A challanging problem

[sourav das]

Problem:
Let $ABC$ be an acute angled triangle with pedal triangle $DEF$. Let $P$ be the intersection of $AD$ and $EF$ and $Q$,$R$ the intersections of $AB$,$AC$ respectively with the perpendicular bisector of $PD$.
Prove that $ARDQ$ is a cyclic quadrilateral.

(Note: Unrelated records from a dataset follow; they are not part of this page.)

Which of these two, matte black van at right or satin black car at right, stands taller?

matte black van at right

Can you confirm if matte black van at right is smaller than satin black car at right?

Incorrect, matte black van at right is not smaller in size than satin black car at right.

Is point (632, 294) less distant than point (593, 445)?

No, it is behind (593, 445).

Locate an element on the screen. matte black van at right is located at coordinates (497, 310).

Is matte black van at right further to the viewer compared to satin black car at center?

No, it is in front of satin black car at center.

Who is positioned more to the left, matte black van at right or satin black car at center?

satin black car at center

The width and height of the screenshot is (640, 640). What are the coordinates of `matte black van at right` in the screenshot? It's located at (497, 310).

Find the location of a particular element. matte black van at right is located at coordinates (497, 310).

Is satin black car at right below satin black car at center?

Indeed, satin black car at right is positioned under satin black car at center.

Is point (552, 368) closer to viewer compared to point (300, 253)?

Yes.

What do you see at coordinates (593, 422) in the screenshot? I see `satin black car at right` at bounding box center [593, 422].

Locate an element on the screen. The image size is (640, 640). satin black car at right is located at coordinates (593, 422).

Please be honest and reply with solution that how much time you spend to solve this problem.[Or at least try until you surrender]

[*Mahi*]

Honestly , you call this one challenging!
Solution:

solve.png (17.84KiB)Viewed 2520 times

I changed the name of points as per the figure.Let $K$ be the orthocentre of $\triangle ABC$.
$AF \perp BC, JK \perp AF $
So, $JK || BC$
So,$ \triangle ABC $ & $ \triangle AJK $ is homothtical ,which takes the orthocentre $K$ of $ABC$ to point $G$ (consider $\triangle ACE$).
Now it is more than easy to see that $\angle JFK=\angle JGK =\angle BKC =180 -A$
So $AJFK$ is cyclic.
It took 7 minutes ,if you want to know.

[sourav das]

Really a nice solution. But i can't understand how to take orthocenter $K$ of $ABC$ to point $G$(Even if $\Delta ABC$ and $\Delta AJK$ are homothetic) . And what about $\Delta ACE$ ? Isn't it just a line according to your figure? Really i am not so talent as you. So it will be much better if you describe it in details.